Hi Folks,
I have an interview coming up next week and it involves a numerical reasoning test, the problem being I have a really hard time breaking these things down and understanding them.
Heres a couple examples:
A car left Canterbury at 7.12 am and arrived in Birmingham, 180 miles distant at 10.57 am. What was its average speed in miles per hour?An aircraft flies 930 miles in 75 minutes. How many miles does it fly in 4 hours 45 minutes assuming a constant speed?
If anyone could recommend a good resource or method for tackling these I would be most appreciative.
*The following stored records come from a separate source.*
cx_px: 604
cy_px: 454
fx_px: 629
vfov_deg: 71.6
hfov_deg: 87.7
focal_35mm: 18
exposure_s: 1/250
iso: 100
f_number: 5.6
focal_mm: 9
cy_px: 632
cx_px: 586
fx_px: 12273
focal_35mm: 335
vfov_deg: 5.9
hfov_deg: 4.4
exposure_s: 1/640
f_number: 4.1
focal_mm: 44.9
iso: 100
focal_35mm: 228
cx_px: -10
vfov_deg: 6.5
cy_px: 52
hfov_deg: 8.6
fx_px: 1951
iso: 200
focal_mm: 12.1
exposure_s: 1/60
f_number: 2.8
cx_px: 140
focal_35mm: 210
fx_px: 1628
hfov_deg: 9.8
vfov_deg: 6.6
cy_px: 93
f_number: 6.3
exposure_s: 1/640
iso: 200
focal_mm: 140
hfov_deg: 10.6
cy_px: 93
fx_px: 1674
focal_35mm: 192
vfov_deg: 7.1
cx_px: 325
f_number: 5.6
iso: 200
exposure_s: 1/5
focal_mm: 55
I've done a book search and most have bad to no reviews, its really the methodology of how I should approach these types of questions that I'm after I guess.
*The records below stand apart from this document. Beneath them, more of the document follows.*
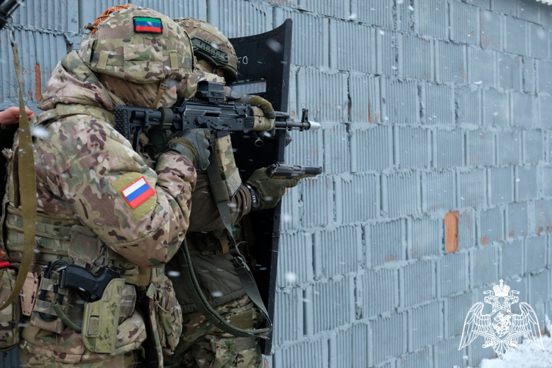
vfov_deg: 23.0
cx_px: 276
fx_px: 905
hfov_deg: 33.9
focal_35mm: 59
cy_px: 184
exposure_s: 1/200
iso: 800
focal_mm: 39
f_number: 4
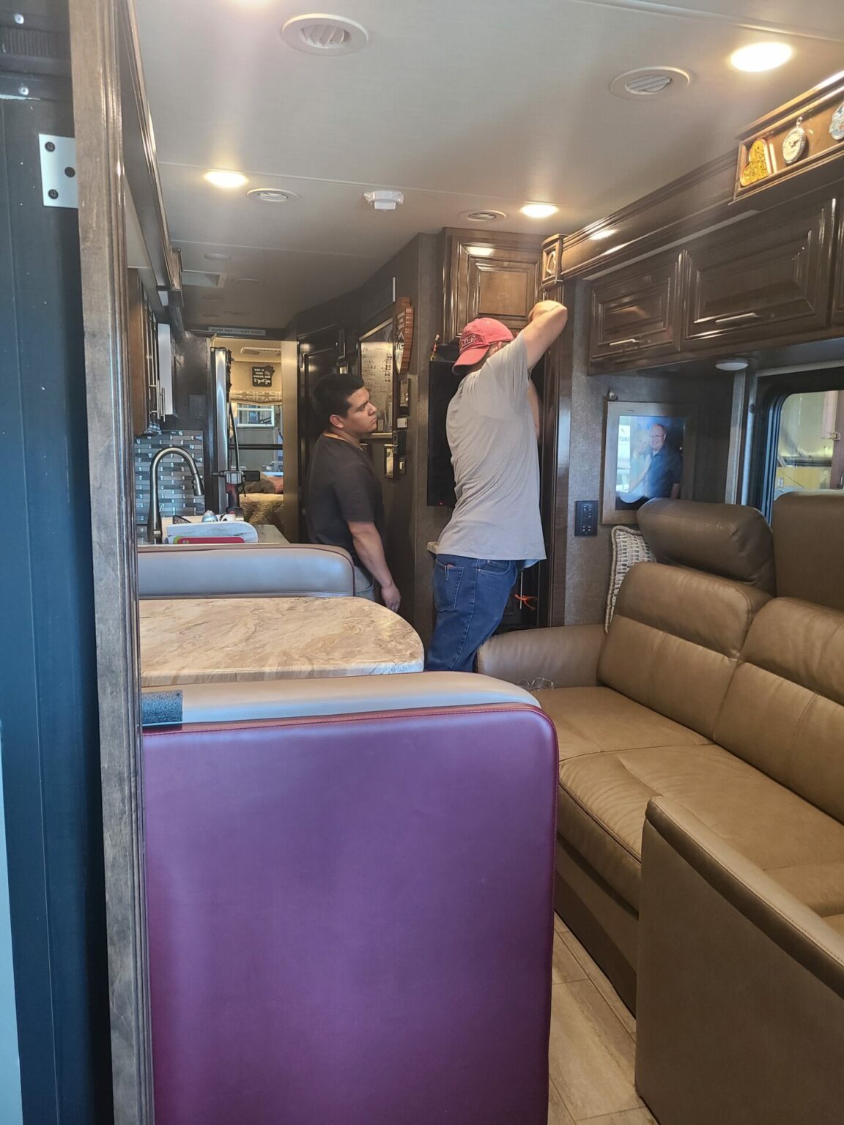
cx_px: 422
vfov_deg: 67.3
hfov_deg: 53.1
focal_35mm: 26
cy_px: 562
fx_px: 845
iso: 640
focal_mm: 5.4
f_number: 1.8
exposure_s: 1/40
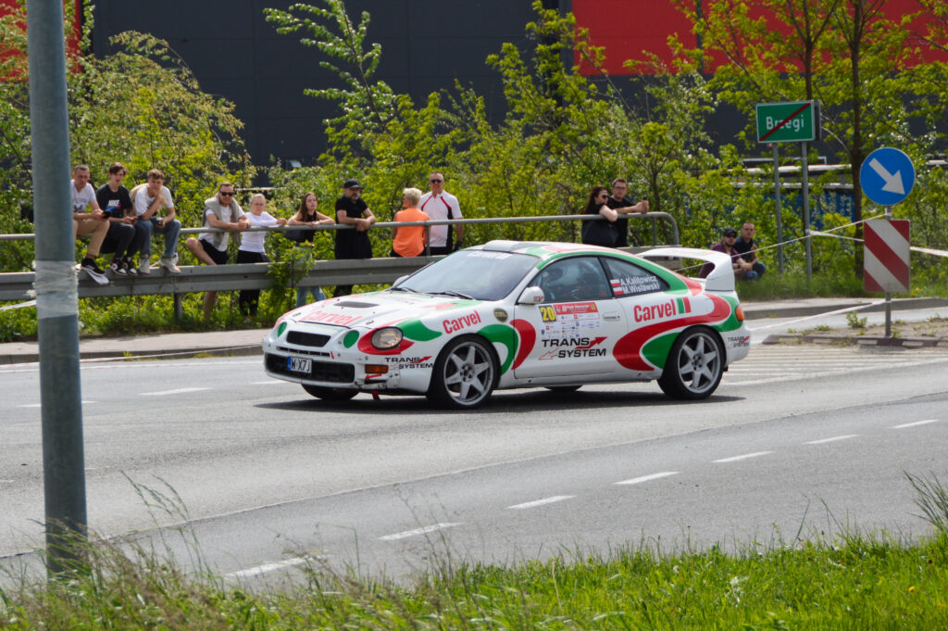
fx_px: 2960
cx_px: 474
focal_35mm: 112
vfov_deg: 12.2
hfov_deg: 18.2
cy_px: 316
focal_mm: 75
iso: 200
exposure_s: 1/2000
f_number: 5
I'm brushing up on my rusty math skills, but if anyone has any tips for any numerical reasoning approaches, please go ahead!
Cheers.
Posts
If you read them right-to-left from the bottom it says "STD". I dunno if it helps you, but that's how I remembered this. Anyway, what you do is to hold your finger over the third you're trying to figure out. In your first example, you know the distance (D=180 miles) and the time (T=3 hours, 45 minutes= 225 minutes), and since the distance is at the top of the triangle you have D over T, or 180/225=0,8 miles per minute. Since there are 60 minutes in an hour, you multiply by 60 and get 48.
If they give you a "step up" it'll probably be two things moving at the same time, e.g. a train leaving Houston headed for Dallas and another train going the other way. What you want to do in that case is pretend that one train is standing still, by adding together the speeds.
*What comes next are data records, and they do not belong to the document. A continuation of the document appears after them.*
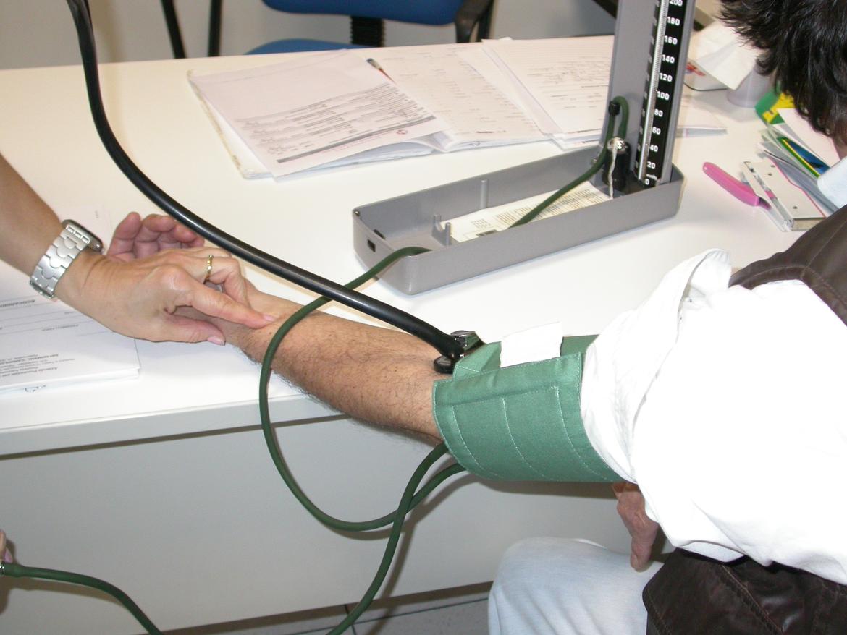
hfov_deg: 37.5
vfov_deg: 28.6
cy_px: 318
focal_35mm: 51
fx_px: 1248
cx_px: 424
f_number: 2.9
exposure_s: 1/26.7
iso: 200
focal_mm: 10.6
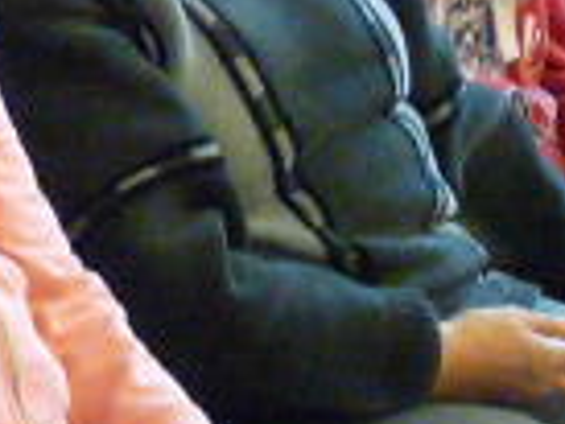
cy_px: 91
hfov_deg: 6.5
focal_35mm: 303
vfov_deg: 4.9
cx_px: -128
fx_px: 4950
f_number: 3
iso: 800
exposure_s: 1/20
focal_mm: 6.6
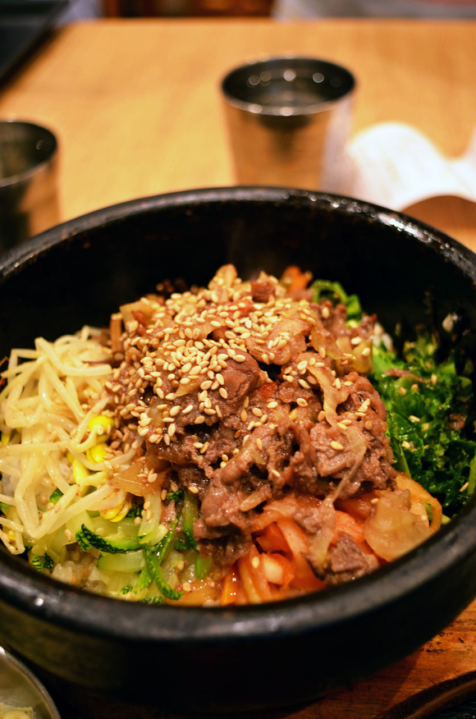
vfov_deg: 45.0
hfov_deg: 30.7
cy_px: 360
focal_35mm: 44
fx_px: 867
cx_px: 238
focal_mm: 29
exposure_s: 1/15
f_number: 4.2
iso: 200
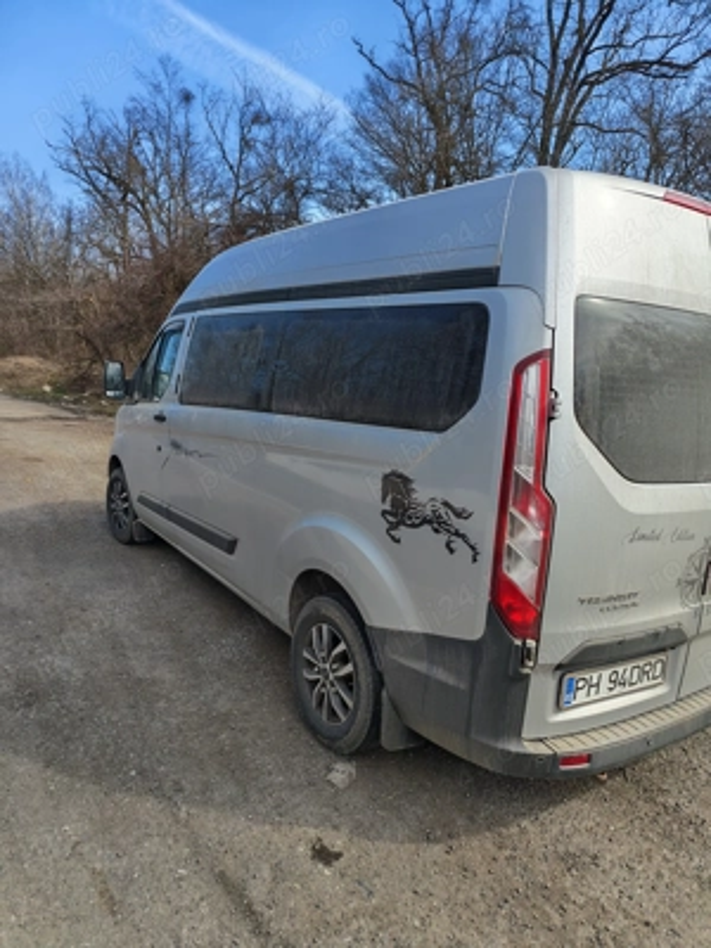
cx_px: 356
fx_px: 630
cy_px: 474
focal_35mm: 23
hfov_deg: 58.9
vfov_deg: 73.9
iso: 50
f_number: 1.6
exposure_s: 1/1700
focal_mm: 5.4
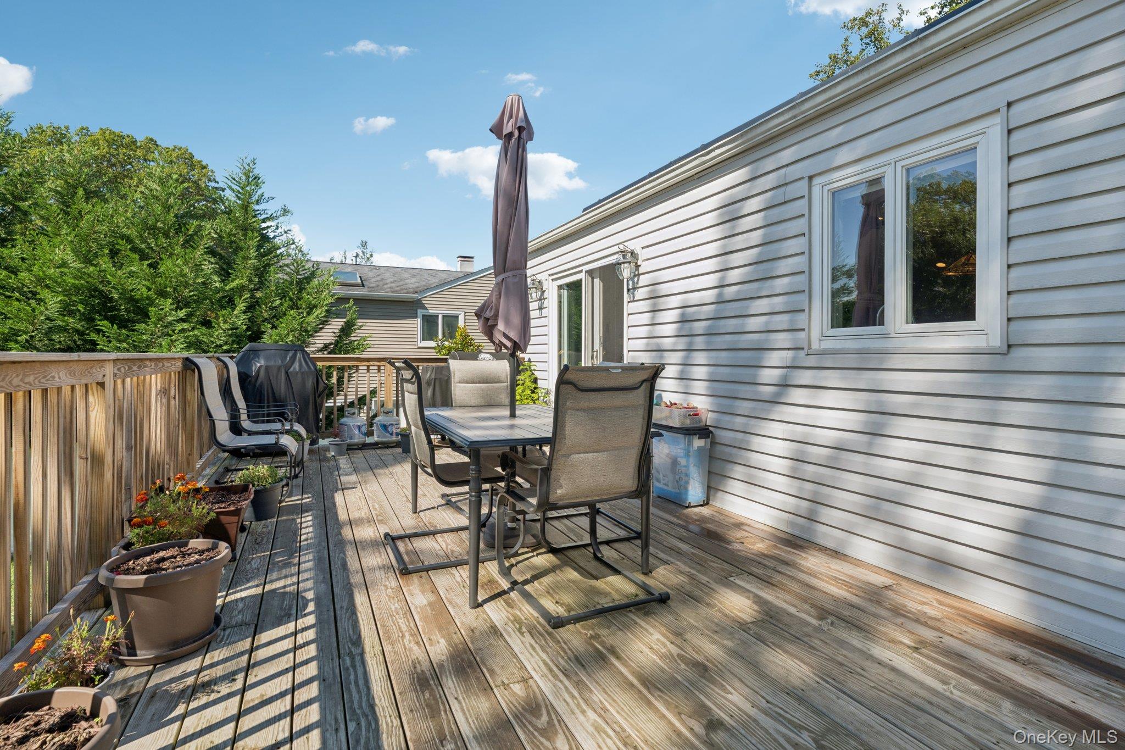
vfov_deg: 70.4
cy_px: 375
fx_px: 531
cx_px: 562
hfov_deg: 93.3
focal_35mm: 17
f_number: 9
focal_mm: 17
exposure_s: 1/400
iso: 250
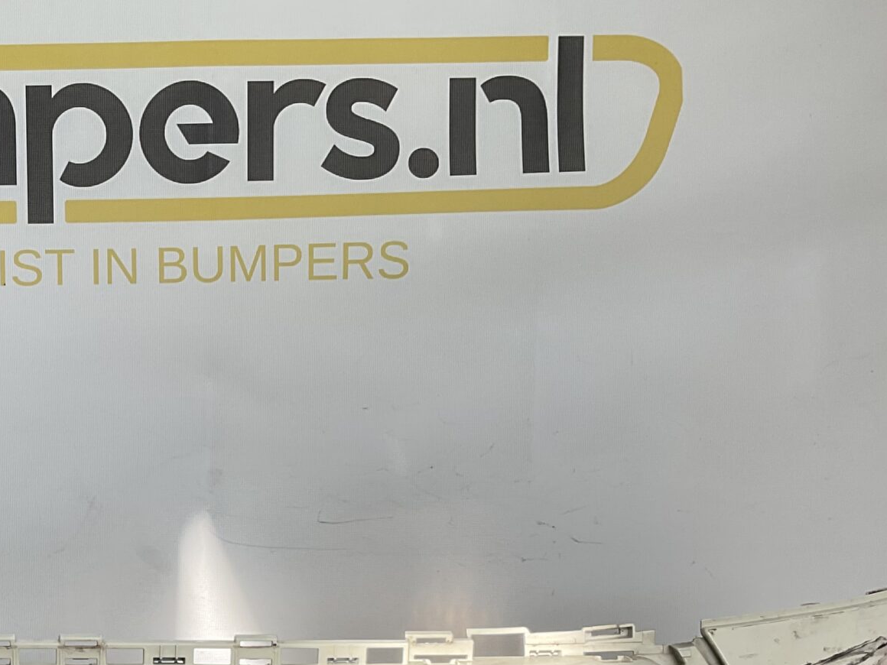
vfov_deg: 22.1
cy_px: 660
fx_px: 1640
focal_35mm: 64
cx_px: 69
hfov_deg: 28.9
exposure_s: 1/428
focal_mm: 3
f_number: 1.8
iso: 16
I'm going to put the answer to the second example behind a spoiler so you can see if my method works for you.
mpm = 930/75 (because we travel 930 miles in 75 minutes)
That would mean our equation for solving this would be 285mpm = y.
If we solve for y, we get 285(12.4) = y, y = 3534.
If you're really good with algebra, try to make these word problems work like algebra.
Like for the second problem, what you first need to do is figure out the rate that the aircraft is traveling, so you solve for r in the equation, like so: r = D / t = 930 miles / 1.25 hr = 744 miles/hr. Then using that rate you use another equation to solve for the distance with the new time traveled: D_2 = r * t_2 = 744 (miles/hr) * 4.75 hr = 3534 miles, which is your final answer.
I recommend keeping the units in the equations while you solve them, as they provide you with a quick sanity check to make sure that you didn't get too far off in your computation to end up with the wrong units for your answer.
Using the first question as an example, you can tell that 7:12 + 3 Hours, +40 minutes + 5 minutes = 10:57 AM = 3.75 * 60 Minutes, travelling 3 * 60 Miles. The commonality is that both can be expressed as multiples of 60. The true answer is 48 mph (180 miles / 3.75 Hours = 48 miles / hour)
However, you can divide out the 60's and note that you go 3 miles for every 3.75 minutes, and 3.75 is close to 4. So every 4 minutes you go 3 miles, and you have 15 intervals of 4 minutes in one hour, so you go 3 * 15 = 45, or slightly more than 45 mph since 3.75 is smaller than 4. That's a close ballpark estimate, and is math you can easily do in your head.
OK, what is the actual question? How many miles does it fly.
How can I get the number of miles (that is, the distance)? Distance (miles) = Time (minutes) * Speed (miles/minute)
OK, how many minutes did it fly? 4 hr 45 min, or 285 minutes
Well, what's the speed? Don't know, but I know I want miles per minute
OK, can I calculate it? Yes, the first sentence gives miles and minute right to us!
What's the speed? 930 miles / 75 minutes = 12.4 miles/minute
OK, then how many miles did it fly? 285 minutes * 12.4 miles/minute = 3534 miles
Think about it for a second. What is speed? What's it measured in, exactly? Miles per hour. Hmm... What is a mile? A measure of distance. What is an hour? A measure of time.
Well then, if a mile is distance and an hour is time and speed is measured in miles per hour, then
speed = distance / time
or
a mile / hour (though really, distance can be measured in meters, inches, feet, etc.. and time can be measured in seconds, days, weeks, years, eons..)
Hopefully you see my point; if not well... I tried my best.